U.S. housing starts increased a year-over-year 18.3% in 2013, the Commerce Department reported last month, with home construction touching multi-year highs. Among the companies benefiting from the post-recession bounce is KB Home (NYSE:KBH), an. L.A.-based homebuilder that's trended steadily higher on the charts.
Since skimming the $15.50 level in mid-November, KBH has added more than 20%, and was last seen at $18.61. Underscoring the stock's series of higher highs and higher lows has been its ascending 40-day moving average. In fact, the security recently pulled back to this trendline -- a move that's generated five-day gains of 4.2%, on average, in the past eight occurrences, according to data from Schaeffer's Senior Quantitative Analyst Rocky White. As such, and considering there's still plenty of room for more buyers on the bandwagon, now looks like an opportune time to jump in on KBH's longer-term rally.

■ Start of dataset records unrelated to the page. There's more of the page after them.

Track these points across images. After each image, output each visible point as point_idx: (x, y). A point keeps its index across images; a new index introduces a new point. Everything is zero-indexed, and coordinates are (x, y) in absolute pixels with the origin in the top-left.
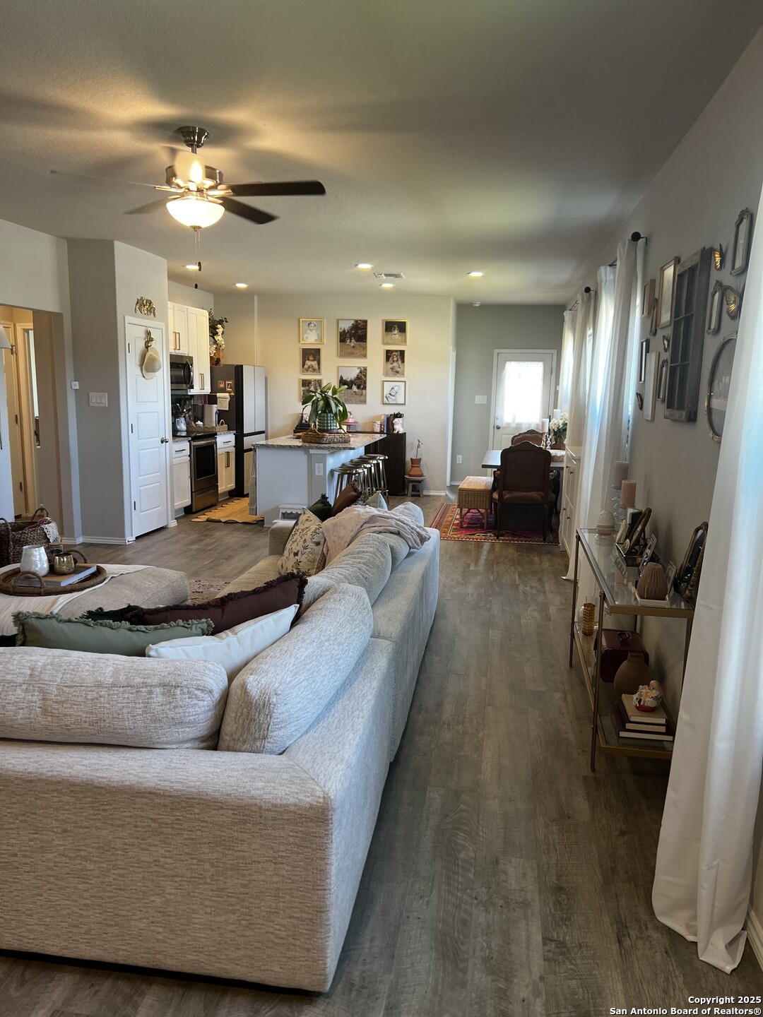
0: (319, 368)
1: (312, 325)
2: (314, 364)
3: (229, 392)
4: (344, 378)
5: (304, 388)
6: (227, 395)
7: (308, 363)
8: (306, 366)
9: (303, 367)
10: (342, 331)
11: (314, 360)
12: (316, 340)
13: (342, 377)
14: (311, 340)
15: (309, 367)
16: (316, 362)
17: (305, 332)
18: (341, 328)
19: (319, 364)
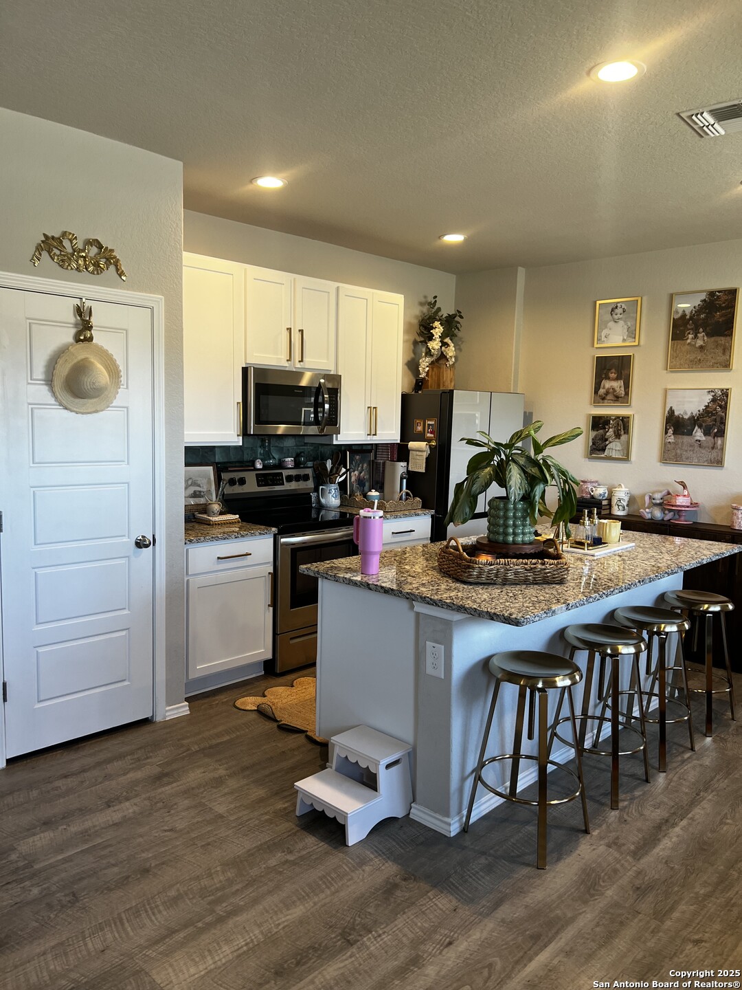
0: (627, 394)
1: (619, 311)
2: (617, 385)
3: (429, 440)
4: (676, 413)
5: (595, 433)
6: (423, 445)
7: (607, 384)
8: (602, 391)
9: (596, 392)
10: (677, 317)
11: (617, 379)
12: (624, 340)
13: (672, 411)
14: (614, 341)
15: (607, 393)
16: (621, 383)
17: (604, 325)
18: (677, 312)
19: (627, 386)
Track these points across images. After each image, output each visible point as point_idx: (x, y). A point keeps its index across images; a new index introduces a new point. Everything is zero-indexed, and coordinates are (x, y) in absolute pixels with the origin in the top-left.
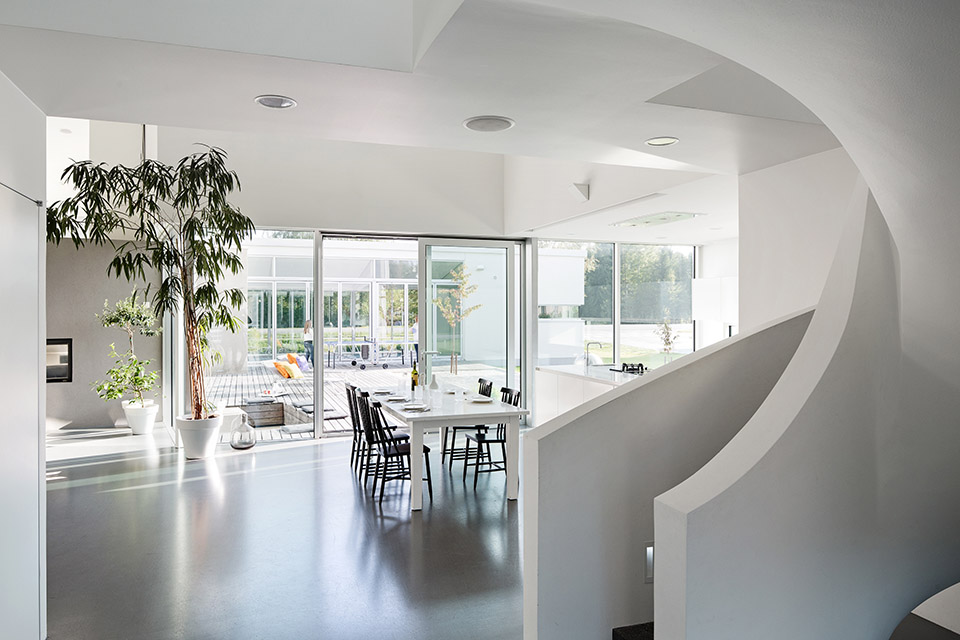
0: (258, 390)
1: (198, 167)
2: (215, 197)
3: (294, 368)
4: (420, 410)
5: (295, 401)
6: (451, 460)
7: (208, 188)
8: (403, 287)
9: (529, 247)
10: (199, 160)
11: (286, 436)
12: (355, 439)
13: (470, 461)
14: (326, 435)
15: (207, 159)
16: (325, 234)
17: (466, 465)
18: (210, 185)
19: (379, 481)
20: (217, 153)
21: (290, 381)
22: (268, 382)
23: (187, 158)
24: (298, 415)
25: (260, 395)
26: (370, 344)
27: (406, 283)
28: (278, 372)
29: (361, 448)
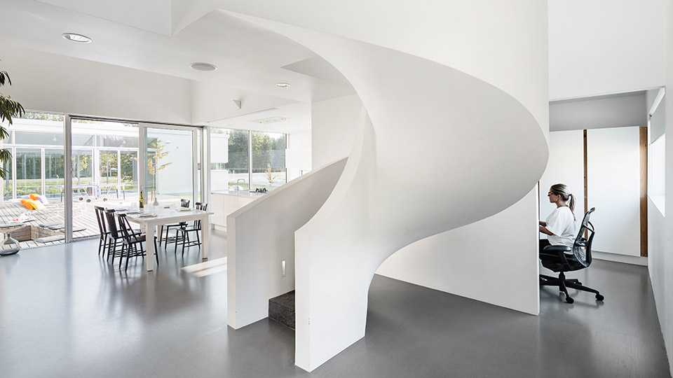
0: (6, 219)
3: (37, 202)
4: (151, 216)
5: (41, 223)
6: (166, 243)
8: (116, 152)
9: (205, 131)
11: (41, 245)
12: (102, 238)
13: (178, 243)
14: (75, 240)
16: (73, 117)
17: (176, 245)
19: (124, 259)
21: (34, 212)
24: (46, 232)
26: (93, 187)
27: (119, 150)
28: (25, 207)
29: (108, 242)
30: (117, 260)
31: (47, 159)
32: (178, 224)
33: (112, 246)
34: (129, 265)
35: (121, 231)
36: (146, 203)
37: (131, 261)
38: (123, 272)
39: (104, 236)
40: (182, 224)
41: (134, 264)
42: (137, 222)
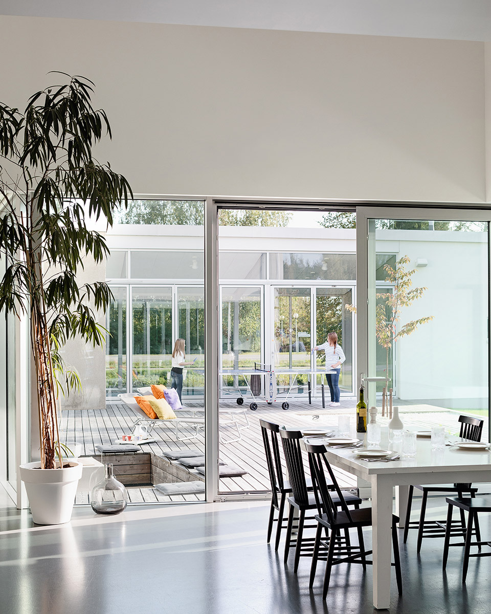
0: (113, 436)
1: (55, 105)
2: (78, 148)
3: (162, 403)
4: (383, 458)
5: (167, 450)
6: (420, 537)
7: (68, 135)
8: (308, 291)
10: (56, 96)
11: (164, 499)
12: (274, 501)
13: (453, 540)
14: (223, 497)
15: (67, 93)
17: (447, 545)
18: (71, 132)
19: (321, 565)
20: (81, 85)
21: (159, 423)
22: (124, 425)
23: (39, 94)
24: (174, 471)
25: (118, 441)
26: (262, 374)
27: (314, 285)
28: (142, 411)
29: (286, 515)
30: (305, 564)
31: (183, 312)
32: (452, 486)
33: (296, 525)
34: (331, 583)
35: (314, 489)
36: (373, 421)
37: (337, 573)
38: (318, 599)
39: (279, 495)
40: (461, 488)
41: (341, 581)
42: (351, 469)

Compared to the S&P 500 Index (SPX), KB Home has outperformed the broader equities market by nearly 10 percentage points during the last three months. Nevertheless, Wall Street remains skeptical of the shares. Of the 15 analysts following the stock, only three have doled out "buy" or better endorsements, compared to seven "holds" and five "sell" or worse ratings. Likewise, the consensus 12-month price target of $18.86 is just a stone's throw from KBH's current price. A wave of upgrades and/or price-target boosts could add contrarian fuel to the equity's fire.
Elsewhere, short interest grew 2% during the most recent reporting period, and now accounts for a massive 32.1% of KBH's total available float. In fact, it would take nearly a week to repurchase all of these pessimistic positions, at the stock's average daily trading volume. Should KB Home extend its climb, a short squeeze could translate into a contrarian boon.
Speculators interested in gambling on more upside for KB Home (NYSE:KBH) might consider buying the in-the-money July 15 call, which was last asked at $4.40.